This is the exploratory data analysis (EDA) report for the Capstone Project. The objective is to analyze and understand the data sets from blogs, news, and Twitter to prepare for building a text prediction model and a Shiny app.
# Load libraries
library(stringi)
library(ggplot2)
library(wordcloud)
## Loading required package: RColorBrewer
library(dplyr)
##
## Attaching package: 'dplyr'
## The following objects are masked from 'package:stats':
##
## filter, lag
## The following objects are masked from 'package:base':
##
## intersect, setdiff, setequal, union
# Load data
# Giả sử bạn lưu tại: D:\DSR301c/final/en_US/
blogs <- readLines("D:/DSR301c/final/en_US/en_US.blogs.txt", warn = FALSE)
news <- readLines("D:/DSR301c/final/en_US/en_US.news.txt", warn = FALSE)
twitter <- readLines("D:/DSR301c/final/en_US/en_US.twitter.txt", warn = FALSE)
# Line counts
length(blogs); length(news); length(twitter)
## [1] 899288
## [1] 1010206
## [1] 2360148
# Word counts
sum(stri_count_words(blogs))
## [1] 37546806
sum(stri_count_words(news))
## [1] 34761151
sum(stri_count_words(twitter))
## [1] 30096649
# Max line length
max(nchar(blogs))
## [1] 40833
max(nchar(news))
## [1] 11384
max(nchar(twitter))
## [1] 144
# Histogram of line lengths
hist(nchar(twitter), main="Twitter Line Lengths", xlab="Chars", col="lightblue")
# Word frequency (example)
library(tm)
## Loading required package: NLP
##
## Attaching package: 'NLP'
## The following object is masked from 'package:ggplot2':
##
## annotate
sample_text <- paste(twitter[1:10000], collapse=" ")
corpus <- Corpus(VectorSource(sample_text))
corpus <- tm_map(corpus, content_transformer(tolower))
## Warning in tm_map.SimpleCorpus(corpus, content_transformer(tolower)):
## transformation drops documents
corpus <- tm_map(corpus, removePunctuation)
## Warning in tm_map.SimpleCorpus(corpus, removePunctuation): transformation drops
## documents
corpus <- tm_map(corpus, removeNumbers)
## Warning in tm_map.SimpleCorpus(corpus, removeNumbers): transformation drops
## documents
corpus <- tm_map(corpus, removeWords, stopwords("en"))

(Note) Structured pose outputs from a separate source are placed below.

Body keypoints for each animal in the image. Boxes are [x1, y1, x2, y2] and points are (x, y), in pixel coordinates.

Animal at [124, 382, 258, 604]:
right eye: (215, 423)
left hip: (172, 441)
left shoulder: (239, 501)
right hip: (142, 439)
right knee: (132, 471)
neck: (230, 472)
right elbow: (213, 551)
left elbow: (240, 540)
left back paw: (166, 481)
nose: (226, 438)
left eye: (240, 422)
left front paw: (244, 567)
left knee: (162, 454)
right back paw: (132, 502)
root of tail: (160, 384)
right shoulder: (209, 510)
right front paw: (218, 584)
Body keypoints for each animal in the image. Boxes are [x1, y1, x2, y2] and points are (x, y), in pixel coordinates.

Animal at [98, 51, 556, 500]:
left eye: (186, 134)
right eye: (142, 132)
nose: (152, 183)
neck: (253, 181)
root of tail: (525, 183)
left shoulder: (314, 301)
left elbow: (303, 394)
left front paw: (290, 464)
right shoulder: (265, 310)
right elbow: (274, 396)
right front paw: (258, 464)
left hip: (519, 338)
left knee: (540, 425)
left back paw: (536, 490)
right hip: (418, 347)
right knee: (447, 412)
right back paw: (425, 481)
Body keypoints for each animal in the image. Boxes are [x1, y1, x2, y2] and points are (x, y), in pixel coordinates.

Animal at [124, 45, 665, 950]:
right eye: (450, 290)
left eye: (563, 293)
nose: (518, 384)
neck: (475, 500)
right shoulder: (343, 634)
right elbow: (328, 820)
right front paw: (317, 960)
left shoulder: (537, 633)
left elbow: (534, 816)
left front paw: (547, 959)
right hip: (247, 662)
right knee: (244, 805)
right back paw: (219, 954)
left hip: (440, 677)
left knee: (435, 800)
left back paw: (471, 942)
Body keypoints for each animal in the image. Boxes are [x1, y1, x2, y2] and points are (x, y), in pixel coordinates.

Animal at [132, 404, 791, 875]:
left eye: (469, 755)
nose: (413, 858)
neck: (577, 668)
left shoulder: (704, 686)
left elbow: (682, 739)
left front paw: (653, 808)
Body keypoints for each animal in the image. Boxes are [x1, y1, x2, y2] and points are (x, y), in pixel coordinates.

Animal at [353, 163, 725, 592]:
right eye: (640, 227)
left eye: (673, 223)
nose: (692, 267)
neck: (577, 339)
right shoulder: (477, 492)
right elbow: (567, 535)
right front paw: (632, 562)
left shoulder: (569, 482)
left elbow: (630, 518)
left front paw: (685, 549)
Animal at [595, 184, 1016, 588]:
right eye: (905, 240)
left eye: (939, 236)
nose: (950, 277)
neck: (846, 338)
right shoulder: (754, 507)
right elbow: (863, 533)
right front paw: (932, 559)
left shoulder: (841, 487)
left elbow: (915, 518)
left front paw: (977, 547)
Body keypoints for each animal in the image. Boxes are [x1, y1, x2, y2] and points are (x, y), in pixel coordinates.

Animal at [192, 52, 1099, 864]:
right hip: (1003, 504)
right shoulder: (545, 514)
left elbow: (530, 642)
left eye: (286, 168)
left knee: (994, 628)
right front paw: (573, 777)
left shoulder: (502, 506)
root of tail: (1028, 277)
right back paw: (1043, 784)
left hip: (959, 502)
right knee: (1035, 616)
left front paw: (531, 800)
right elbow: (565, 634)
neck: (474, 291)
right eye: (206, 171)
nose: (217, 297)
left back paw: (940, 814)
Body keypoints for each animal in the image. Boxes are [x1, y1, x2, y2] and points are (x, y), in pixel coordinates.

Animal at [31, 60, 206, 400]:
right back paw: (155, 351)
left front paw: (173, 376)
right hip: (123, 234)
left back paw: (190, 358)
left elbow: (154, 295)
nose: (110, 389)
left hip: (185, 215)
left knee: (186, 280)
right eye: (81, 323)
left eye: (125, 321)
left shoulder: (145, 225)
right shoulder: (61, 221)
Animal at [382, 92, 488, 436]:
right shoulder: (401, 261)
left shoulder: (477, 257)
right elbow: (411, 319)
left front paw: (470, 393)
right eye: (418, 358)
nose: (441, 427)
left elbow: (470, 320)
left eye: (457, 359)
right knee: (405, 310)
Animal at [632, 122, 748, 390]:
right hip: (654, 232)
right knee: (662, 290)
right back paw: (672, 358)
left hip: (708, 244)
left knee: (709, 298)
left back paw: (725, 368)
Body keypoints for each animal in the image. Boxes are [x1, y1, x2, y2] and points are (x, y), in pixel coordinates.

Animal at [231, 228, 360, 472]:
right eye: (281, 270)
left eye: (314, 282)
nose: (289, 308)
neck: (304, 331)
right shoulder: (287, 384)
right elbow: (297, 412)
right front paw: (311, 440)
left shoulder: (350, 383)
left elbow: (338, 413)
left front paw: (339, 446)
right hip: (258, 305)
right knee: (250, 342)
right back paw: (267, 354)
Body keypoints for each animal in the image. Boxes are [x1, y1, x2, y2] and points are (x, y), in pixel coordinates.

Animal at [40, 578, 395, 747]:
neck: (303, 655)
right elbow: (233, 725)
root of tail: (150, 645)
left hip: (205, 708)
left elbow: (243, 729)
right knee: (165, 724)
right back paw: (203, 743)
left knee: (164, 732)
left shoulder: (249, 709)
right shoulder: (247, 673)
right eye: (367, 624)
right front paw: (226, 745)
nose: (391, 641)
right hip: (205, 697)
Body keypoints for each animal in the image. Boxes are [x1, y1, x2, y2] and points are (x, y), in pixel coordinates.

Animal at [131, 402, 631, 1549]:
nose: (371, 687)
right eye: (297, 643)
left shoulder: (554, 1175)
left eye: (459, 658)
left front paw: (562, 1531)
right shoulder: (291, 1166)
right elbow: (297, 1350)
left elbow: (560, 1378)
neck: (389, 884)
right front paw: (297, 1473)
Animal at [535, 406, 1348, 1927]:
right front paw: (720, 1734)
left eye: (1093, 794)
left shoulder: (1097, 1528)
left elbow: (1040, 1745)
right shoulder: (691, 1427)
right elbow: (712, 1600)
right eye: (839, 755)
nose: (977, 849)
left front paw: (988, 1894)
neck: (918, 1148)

## Warning in tm_map.SimpleCorpus(corpus, removeWords, stopwords("en")):
## transformation drops documents
dtm <- TermDocumentMatrix(corpus)
matrix <- as.matrix(dtm)
word_freq <- sort(rowSums(matrix), decreasing=TRUE)
wordcloud(names(word_freq), word_freq, max.words=100)
We will use the following steps:
The model will be trained on a cleaned, sampled version of the dataset.
This analysis confirms that the data is cleanable and usable for modeling. The next step will be building n-gram tokenizers and experimenting with various predictive models.